Instructing LLMs to Negotiate using Reinforcement Learning with Verifiable Rewards
Summary: arXiv:2604.09855v1 Announce Type: new
The recent advancement of Large Language Models (LLMs) has established their potential as autonomous interactive agents. However, they often struggle in strategic games of incomplete information, such as bilateral price negotiation. In this paper, we investigate if Reinforcement Learning from Verifiable Rewards (RLVR) can effectively teach LLMs to negotiate.
Research Overview
This research explores the strategic behaviors that emerge during the learning process of LLMs when trained to negotiate effectively. The primary focus is on developing a framework that enables a mid-sized buyer agent to negotiate against a regulated LLM seller across a wide distribution of real-world products.
Methodology
Our approach incorporates the following key components:
- Reinforcement Learning from Verifiable Rewards (RLVR): This innovative method allows agents to learn negotiation tactics by maximizing economic surplus while adhering to strict private budget constraints.
- Framework Design: We designed a framework to facilitate interactions between a buyer agent and a regulated seller, simulating real-world negotiation scenarios.
- Phased Learning Process: The training process is structured into four distinct phases that the agent progresses through, each showcasing its strategic evolution.
Phases of Strategic Evolution
In our findings, we identified a novel four-phase strategic evolution during the training of the buyer agent:
- Naive Bargaining: The agent begins with basic negotiation skills, often relying on simple price adjustments.
- Aggressive Starting Prices: The agent learns to set higher initial prices to create room for negotiation.
- Deadlock Phase: The agent encounters situations where negotiation stalls, prompting further learning and adaptation.
- Sophisticated Persuasion: Ultimately, the agent develops advanced persuasive techniques, enabling it to negotiate effectively under various circumstances.
Results and Implications
Our results demonstrate that the training method utilizing verifiable rewards allows a 30B parameter agent to significantly outperform frontier models that are over ten times its size in extracting economic surplus. This performance showcases the effectiveness of RLVR in teaching negotiation skills that are both robust and adaptable.

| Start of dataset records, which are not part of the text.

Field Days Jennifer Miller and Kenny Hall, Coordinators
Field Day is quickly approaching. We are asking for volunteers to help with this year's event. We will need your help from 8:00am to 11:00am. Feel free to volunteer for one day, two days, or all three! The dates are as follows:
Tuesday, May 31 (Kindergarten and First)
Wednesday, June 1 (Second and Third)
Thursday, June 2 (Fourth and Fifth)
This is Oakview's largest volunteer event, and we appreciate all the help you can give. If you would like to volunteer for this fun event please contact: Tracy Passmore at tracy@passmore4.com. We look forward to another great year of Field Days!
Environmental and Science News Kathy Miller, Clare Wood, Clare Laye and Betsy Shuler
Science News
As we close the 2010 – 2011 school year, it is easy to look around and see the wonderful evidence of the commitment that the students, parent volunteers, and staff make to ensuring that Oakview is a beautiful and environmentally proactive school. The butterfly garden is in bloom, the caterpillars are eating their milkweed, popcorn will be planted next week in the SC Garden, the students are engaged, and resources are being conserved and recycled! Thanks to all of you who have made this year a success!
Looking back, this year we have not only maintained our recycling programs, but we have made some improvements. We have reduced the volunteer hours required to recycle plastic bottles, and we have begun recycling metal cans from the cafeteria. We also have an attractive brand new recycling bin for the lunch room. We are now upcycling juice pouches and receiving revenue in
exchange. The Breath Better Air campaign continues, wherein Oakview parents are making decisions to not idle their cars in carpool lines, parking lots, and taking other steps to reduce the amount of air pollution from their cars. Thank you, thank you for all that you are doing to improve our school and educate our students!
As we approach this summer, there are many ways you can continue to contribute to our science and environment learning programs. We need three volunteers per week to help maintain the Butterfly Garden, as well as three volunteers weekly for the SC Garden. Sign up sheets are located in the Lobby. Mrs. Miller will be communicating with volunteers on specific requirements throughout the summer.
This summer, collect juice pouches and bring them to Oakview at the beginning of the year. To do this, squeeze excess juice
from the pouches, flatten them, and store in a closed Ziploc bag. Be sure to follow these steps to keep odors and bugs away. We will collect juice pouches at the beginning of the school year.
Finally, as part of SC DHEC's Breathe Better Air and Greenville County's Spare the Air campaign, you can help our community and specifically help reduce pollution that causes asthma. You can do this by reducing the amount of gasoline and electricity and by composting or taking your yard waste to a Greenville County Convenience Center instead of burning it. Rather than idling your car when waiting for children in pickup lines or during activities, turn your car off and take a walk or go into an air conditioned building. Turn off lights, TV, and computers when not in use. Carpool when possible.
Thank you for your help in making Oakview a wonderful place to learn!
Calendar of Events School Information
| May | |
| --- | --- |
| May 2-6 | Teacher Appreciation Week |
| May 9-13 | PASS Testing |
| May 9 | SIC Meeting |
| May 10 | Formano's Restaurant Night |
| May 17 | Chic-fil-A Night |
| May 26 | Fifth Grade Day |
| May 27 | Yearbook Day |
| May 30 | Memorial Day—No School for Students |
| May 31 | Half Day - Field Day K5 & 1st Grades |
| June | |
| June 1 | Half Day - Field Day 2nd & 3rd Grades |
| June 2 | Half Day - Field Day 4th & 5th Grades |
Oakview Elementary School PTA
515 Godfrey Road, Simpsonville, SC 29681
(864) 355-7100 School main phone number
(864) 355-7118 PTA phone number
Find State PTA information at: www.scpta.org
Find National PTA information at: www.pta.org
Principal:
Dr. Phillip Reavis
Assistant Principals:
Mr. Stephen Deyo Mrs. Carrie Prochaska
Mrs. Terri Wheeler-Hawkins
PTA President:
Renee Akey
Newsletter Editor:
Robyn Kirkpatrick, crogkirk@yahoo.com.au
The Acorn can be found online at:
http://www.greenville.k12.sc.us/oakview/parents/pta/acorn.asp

Moreover, the trained agent exhibits remarkable generalization capabilities, maintaining high performance levels against stronger counterparties that were not part of the training set. Even when facing hostile or adversarial seller personas, the agent remains effective, highlighting its potential application in real-world negotiation scenarios.
Conclusion
The findings from this research present a significant advancement in the field of AI-driven negotiation. By leveraging Reinforcement Learning from Verifiable Rewards, we have opened new avenues for developing more intelligent and capable LLMs that can operate autonomously in complex negotiation environments.